Handout photo of U.S. actor Charlie Sheen who was arrested for domestic violence
U.S. actor Charlie Sheen is pictured in this handout photo released by the Aspen Police Department on December 25, 2009. Reuters

Former actor Charlie Sheen took to the Today Show Friday morning for an interview with Matt Lauer, where he failed to impress this writer yet again with his reported charm and talent. Lauer, reminding Sheen of the massive public meltdown he had last year, said people were probably taking bets on whether or not he would soon be dead. I would have taken that action, Sheen replied, which means he would have bet on his own death while trying with all his might, all the drugs he could find, and all the hookers he could bang to eradicate his own existence.

I wish he had just died.

Don't get me wrong. I enjoyed watching Sheen really stick it to the bigwigs over at CBS. And my respect for human life in general is just, like, off the charts! But really, the entire spectacle last year was a huge let down. Even after Sheen somehow monetized his freak out into a really awful comedy tour based on his worthless catchphrase winning, I was hoping for a radical collapse. I was hoping for a flaming Camaro jump over a bridge, an attempt at an around-the-world cold-air balloon flight, an actual interaction with a tiger that ended in disaster, a radical new STD that makes you look immediately like Charles Nelson Riley--ABSOLUTELY ANYTHING BUT SOFTBALL QUESTIONS FROM MATT LAUER. When I heard Sheen was taking bets on his life via the Today Show this morning, I thought, Hell! Maybe we're ready for round two! Alas, it seems he's just moved past the spectacle of major douchebaggery to simple, minor, restrained douchebaggery.
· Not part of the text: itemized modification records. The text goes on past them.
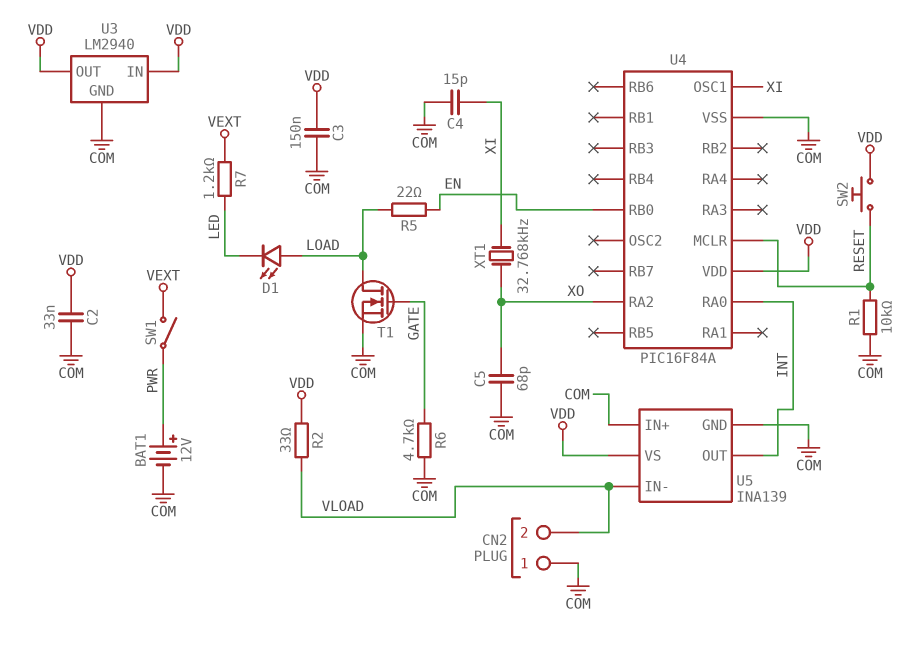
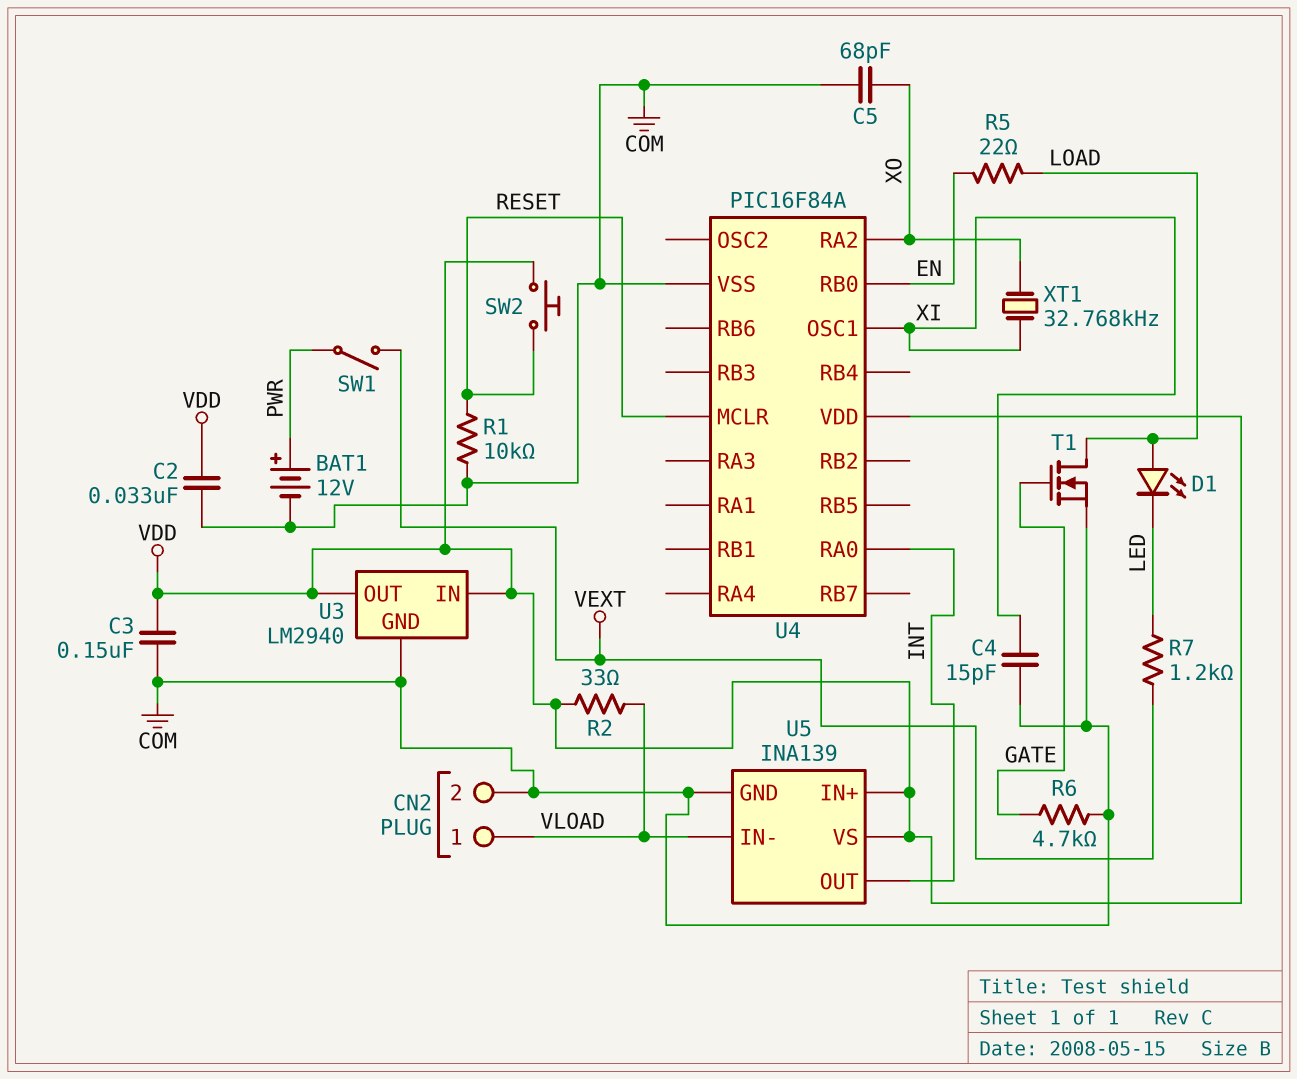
CN2 pin 1: COM -> VLOAD
CN2 pin 2: VLOAD -> COM
U5 pin IN+: COM -> VDD

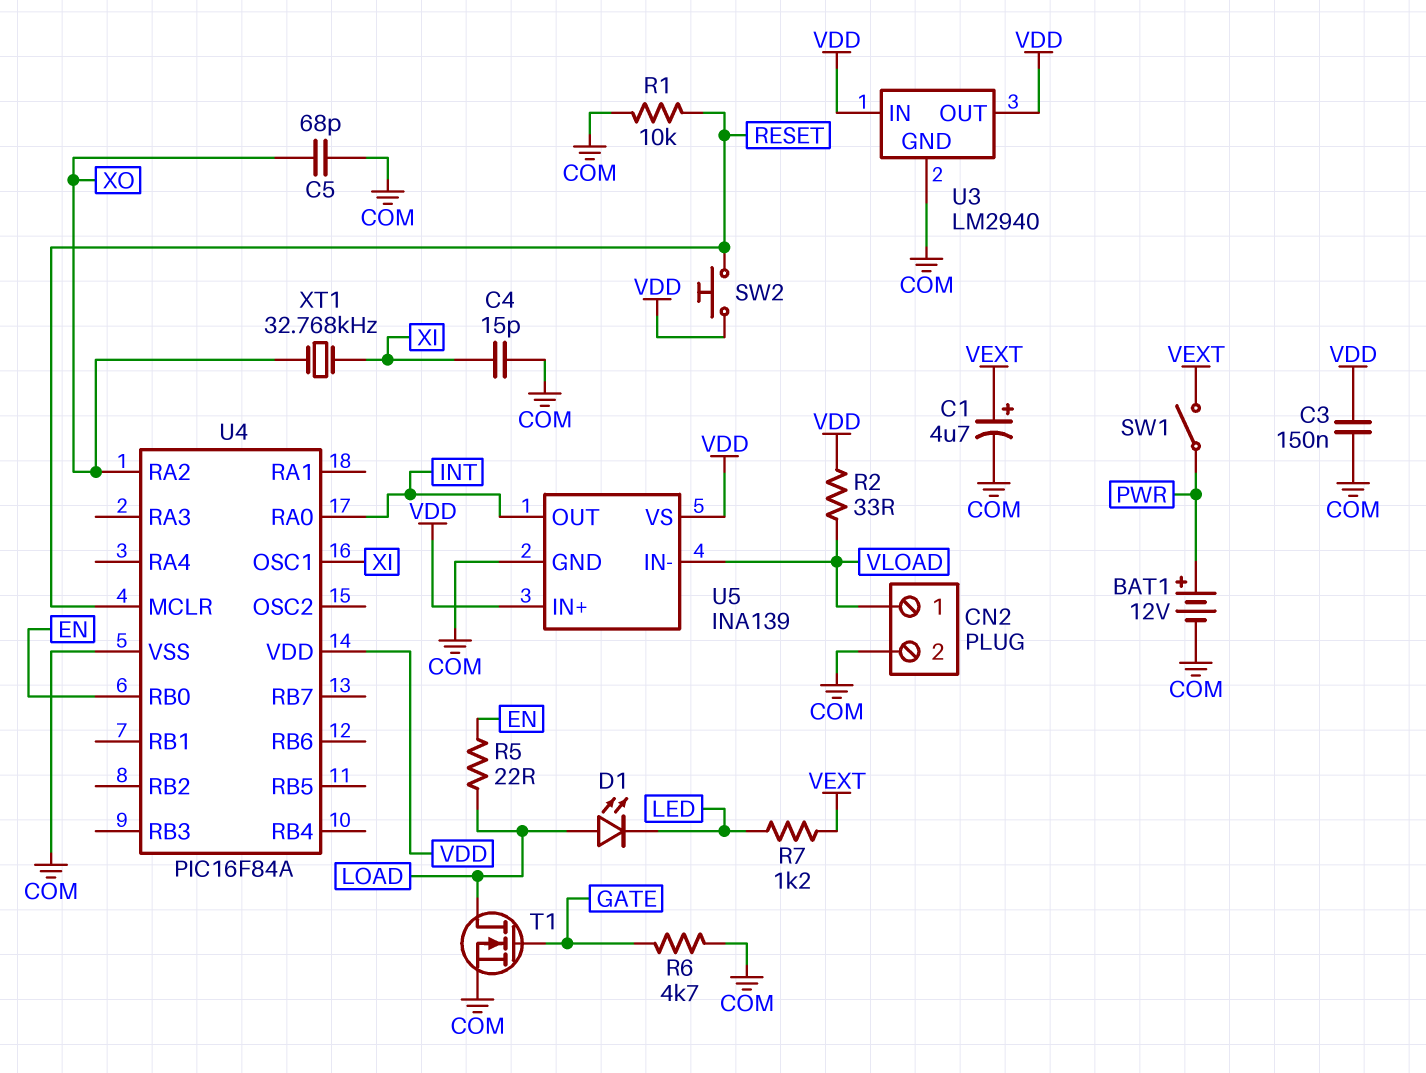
C1: none -> 4.7uF (plus VEXT, minus COM)
C2: 33nF (COM, VDD) -> none

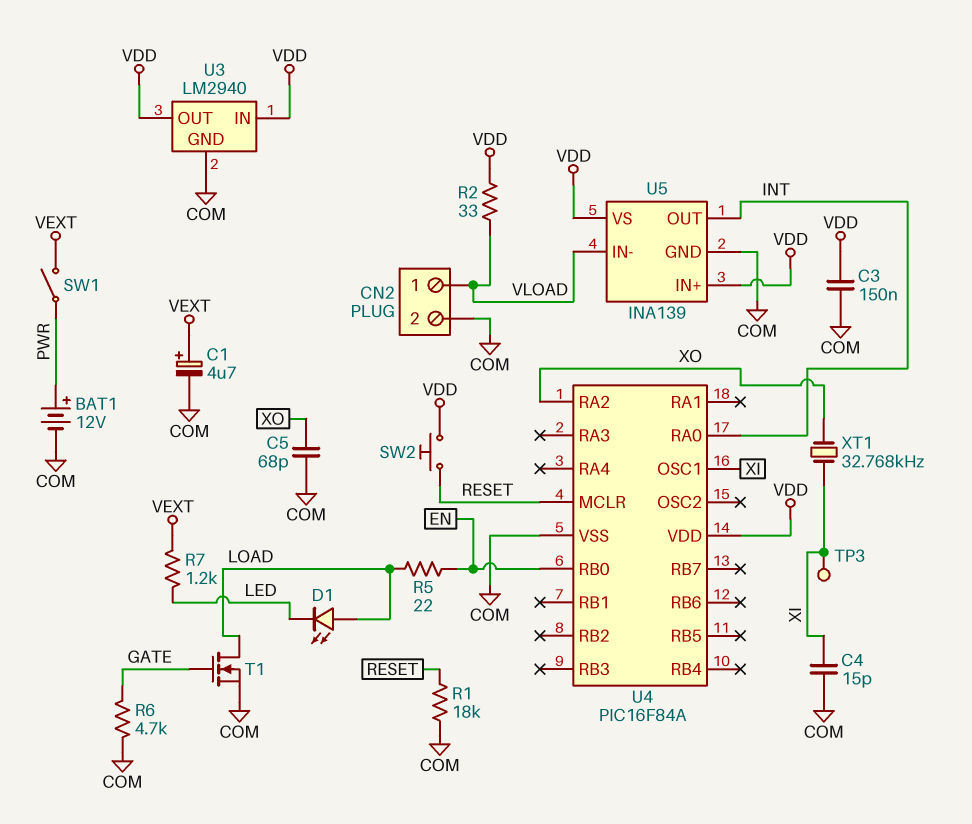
R1: 10k (COM, RESET) -> 18k (COM, RESET)
TP3: none -> test point (XI)

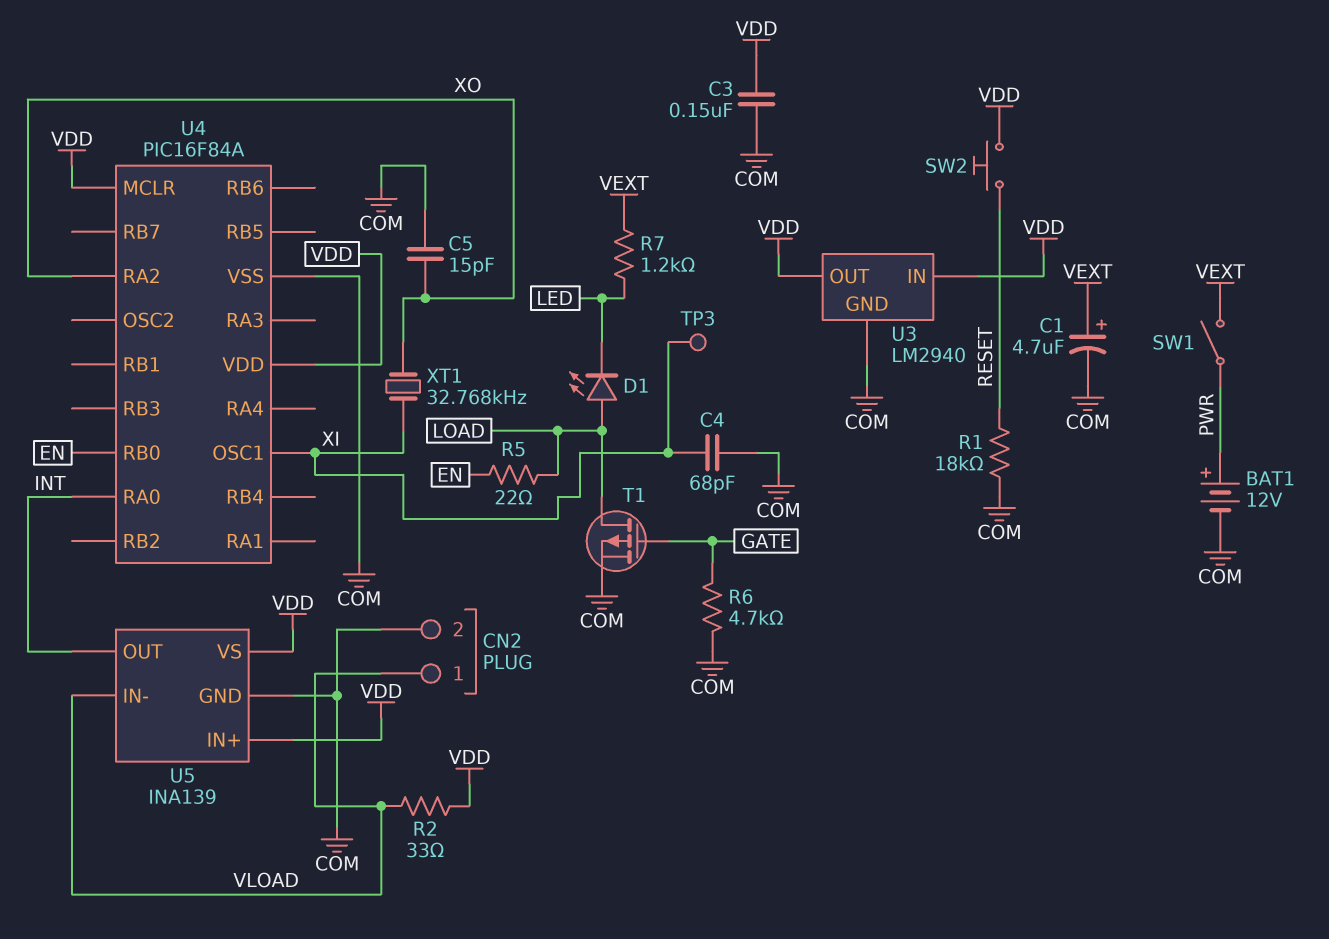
C4: 15pF (COM, XI) -> 68pF (COM, XI)
C5: 68pF (COM, XO) -> 15pF (COM, XO)
T1: NMOS (G GATE, D LOAD, S COM) -> PMOS (G GATE, D LOAD, S COM)
U4 pin MCLR: RESET -> VDD

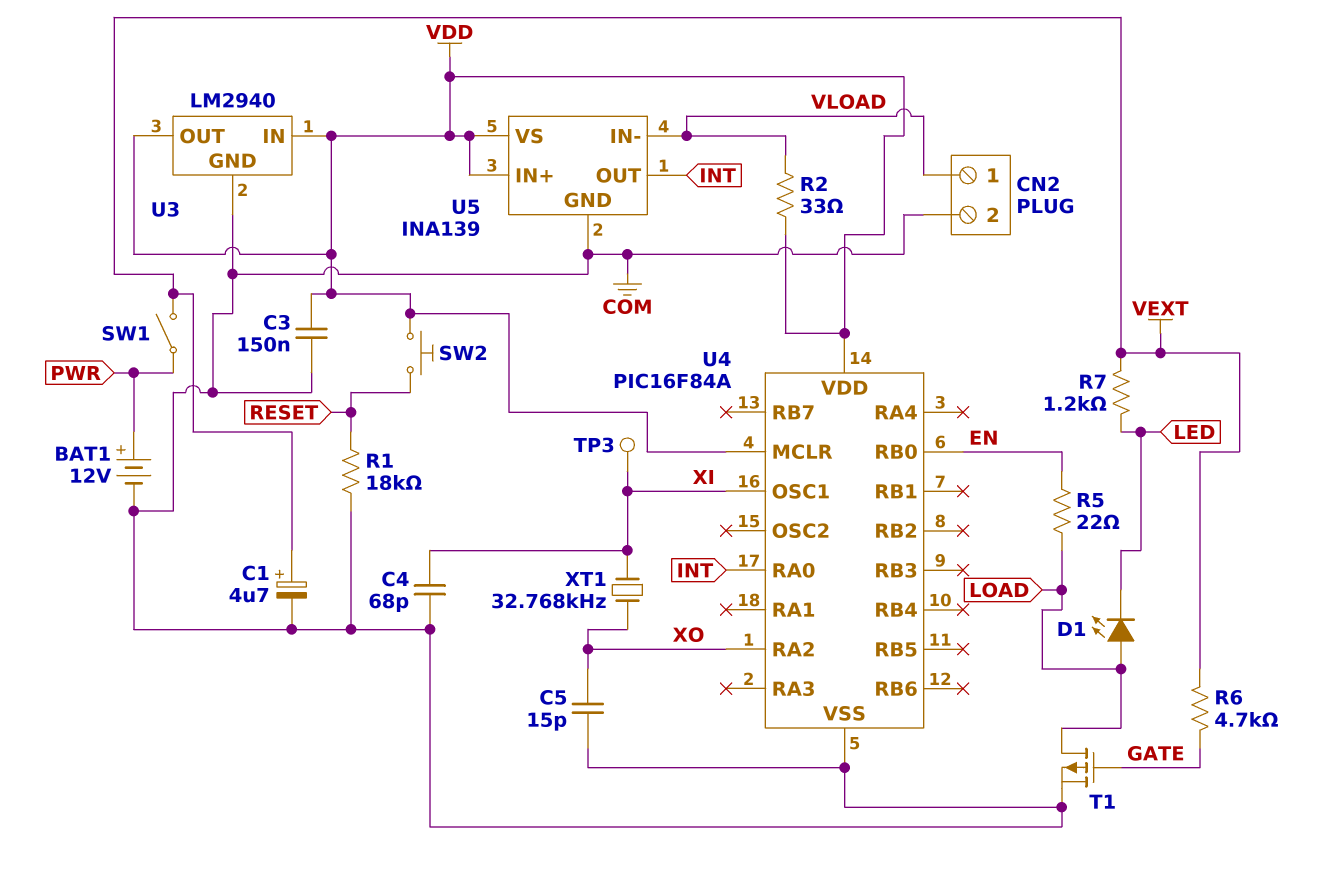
R6: 4.7k (COM, GATE) -> 4.7k (GATE, VEXT)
Well I'm still not impressed. Is no one else tired of these celebrities, particularly Sheen, getting a free pass to treat the world like a populist playground, without any consequence whatsoever? Did Martin Sheen at least call Charlie up after the whole debacle and scold him? This isn't to say I've never imbibed, made mistakes, regretted things, f--ked up, and so on. I mean there was that one time Colby left me bleeding in the street. And just last week I took a pretty wicked/embarrassing stage dive. But I've never made such claims of grandeur and power that Sheen made commonplace in his speech around that time. The point here is this: if Charlie Sheen wants to go overboard, then he really has to go all the way overboard, not Goldie Hawn, momentary blackout Overboard. Sheen's consequence/punishment/reward should be a life doomed to this behavior. And the only escape is his self-imposed death. Schadenfreude always wins.

The naysayers will come at me with rational attacks such as, no one deserves to die. Well, fine. That's up to Charlie. His slide back into addiction between movies, as a mechanism of his press cycle, is at this point clearly Sisyphean. As Charlie suns his remorseful side, he'll squeeze as much life left as is possible out of another sober press cycle, for a shitty movie or shittier TV show. Clearly, Charlie's PR is attempting to scrape his pock-marked face from the bottom of a very dark and filthy barrel, as the team of enablers behind him prepares for a new project. But with the frequency and severity of Charlie's breakdowns at such great rates, there's no real hope in holding out for a stoic, aged Charlie Sheen. Do we really expect a turn of character that will result in an Ed Harris-type situation? He's no Gene Hackman. Hell, he's barely clinging to the existence of Charlie Sheen. That's why I'm saying we doom him to a life of public meltdown. If that's the way he chooses to stay relevant, then that is the only way he should be allowed to stay relevant. Two and a Half Men was a dump--Charlie knew this. He couldn't handle it. He picked up the crack pipe to erase the memory of that cultural waste. And that again revealed his true calling as publicly accepted pariah.

I will waiver all of this for Hot Shots 3.